Reading those books stimulated my never-ending curiosity, and taught me to hold a healthy scepticism about ‘received wisdom’. The Book of Origins sprang from that scepticism.

Years of research in the British Library, and a trawl through the world’s best reference books, went into writing The Book of Origins, and it has been the culmination of a lifetime’s passion for seeking out the origin of things.

The Book of Origins has now been sold into the USA, Canada, Australia, New Zealand, Italy, Portugal, Bulgaria, Greece, Turkey, Russia and China.

The Book of Origins shows when things started.

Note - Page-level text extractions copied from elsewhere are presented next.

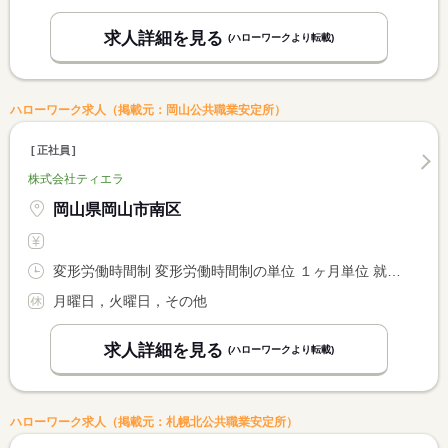
求人詳細を見る
(ハローワークより転載)
ハローワーク求人（掲載元：岡山公共職業安定所）
正社員
株式会社ティエラ
岡山県岡山市南区
変形労働時間制 変形労働時間制の単位 １ヶ月単位 就業時間１ 5時00分〜14時00分 就業時間２ 11時00分〜20時00分
月曜日，火曜日，その他
求人詳細を見る
(ハローワークより転載)
ハローワーク求人（掲載元：札幌北公共職業安定所）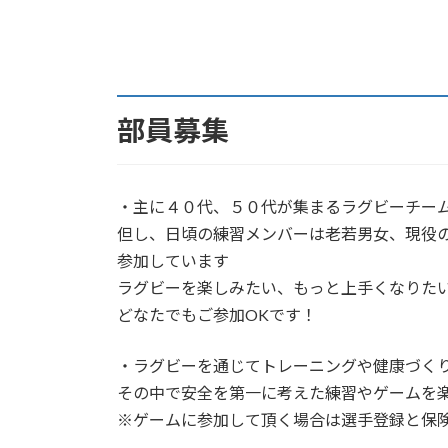
部員募集
・主に４０代、５０代が集まるラグビーチー
但し、日頃の練習メンバーは老若男女、現役
参加しています
ラグビーを楽しみたい、もっと上手くなりた
どなたでもご参加OKです！
・ラグビーを通じてトレーニングや健康づく
その中で安全を第一に考えた練習やゲームを
※ゲームに参加して頂く場合は選手登録と保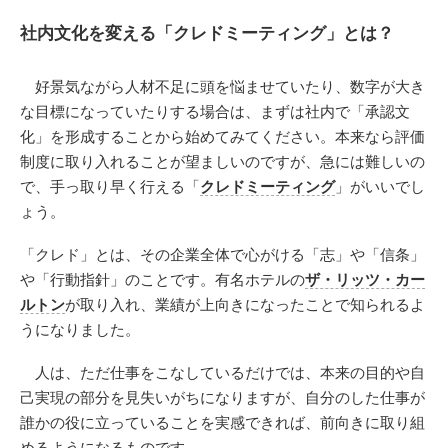
社内文化を変える「クレドミーティング」とは？
好景気ながら人材不足に頭を悩ませていたり、数字が大き
な目標になっていたりする場合は、まずは社内で「承認文
化」を形成することから始めてみてください。本来なら評価
制度に取り入れることが望ましいのですが、急には難しいの
で、手っ取り早く行える「
クレドミーティング
」がいいでし
ょう。
「クレド」とは、その企業全体で心がける「志」や「信条」
や「行動指針」のことです。有名ホテルの
ザ・リッツ・カー
ルトン
が取り入れ、業績が上向きになったことで知られるよ
うになりました。
人は、ただ仕事をこなしているだけでは、本来の目的や自
己実現の部分を見失いがちになりますが、自分のした仕事が
誰かの役に立っていることを実感できれば、前向きに取り組
めるようになるものです。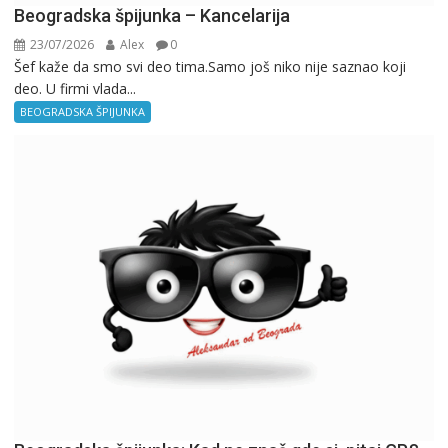
Beogradska špijunka – Kancelarija
23/07/2026
Alex
0
Šef kaže da smo svi deo tima.Samo još niko nije saznao koji
deo. U firmi vlada...
BEOGRADSKA ŠPIJUNKA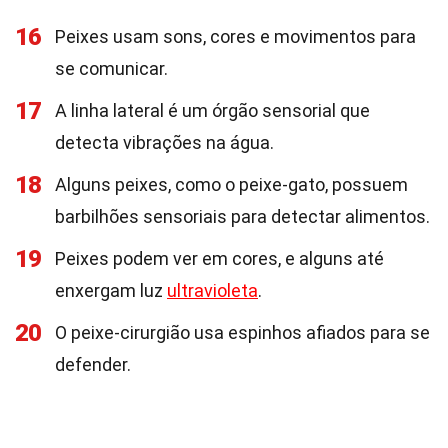
16
Peixes usam sons, cores e movimentos para
se comunicar.
17
A linha lateral é um órgão sensorial que
detecta vibrações na água.
18
Alguns peixes, como o peixe-gato, possuem
barbilhões sensoriais para detectar alimentos.
19
Peixes podem ver em cores, e alguns até
enxergam luz
ultravioleta
.
20
O peixe-cirurgião usa espinhos afiados para se
defender.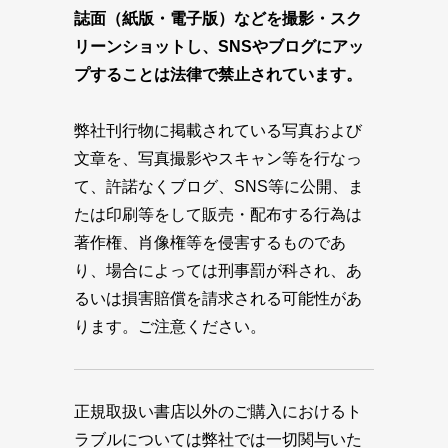
誌面（紙版・電子版）などを撮影・スク
リーンショットし、SNSやブログにアッ
プすることは法律で禁止されています。
弊社刊行物に掲載されている写真および
文章を、写真撮影やスキャン等を行なっ
て、許諾なくブログ、SNS等に公開、ま
たは印刷等をして販売・配布する行為は
著作権、肖像権等を侵害するものであ
り、場合によっては刑事罰が科され、あ
るいは損害賠償を請求される可能性があ
ります。ご注意ください。
正規取扱い書店以外のご購入におけるト
ラブルについては弊社では一切関与いた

The product of long research in libraries around the country, it also shows the who, where and sometimes why a thing, (which could be a religion an atom bomb or a sport), started, or who was the first to have sex in space, or if indeed it has happened. The book also delves into who might have been wrongly credited with being a ‘first’ and explodes long held beliefs about some origins.

The Book of Origins has twenty six main categories ranging from ART to WAR via CRIME, INVENTIONS, LANGUAGE and SPACE, and is crammed with intriguing and surprising facts.


Reviews Of The Book Of Origins

Trevor Homer reveals the truth about the origins of what surrounds us is a lot stranger than we might imagine.

(The Independent)


A treasure trove.

(Daily Telegraph)


Trevor Homer’s fascinating new work is an exploration of – well – everything.

(The Good Book Guide)


A book that will be welcomed as a Christmas Present.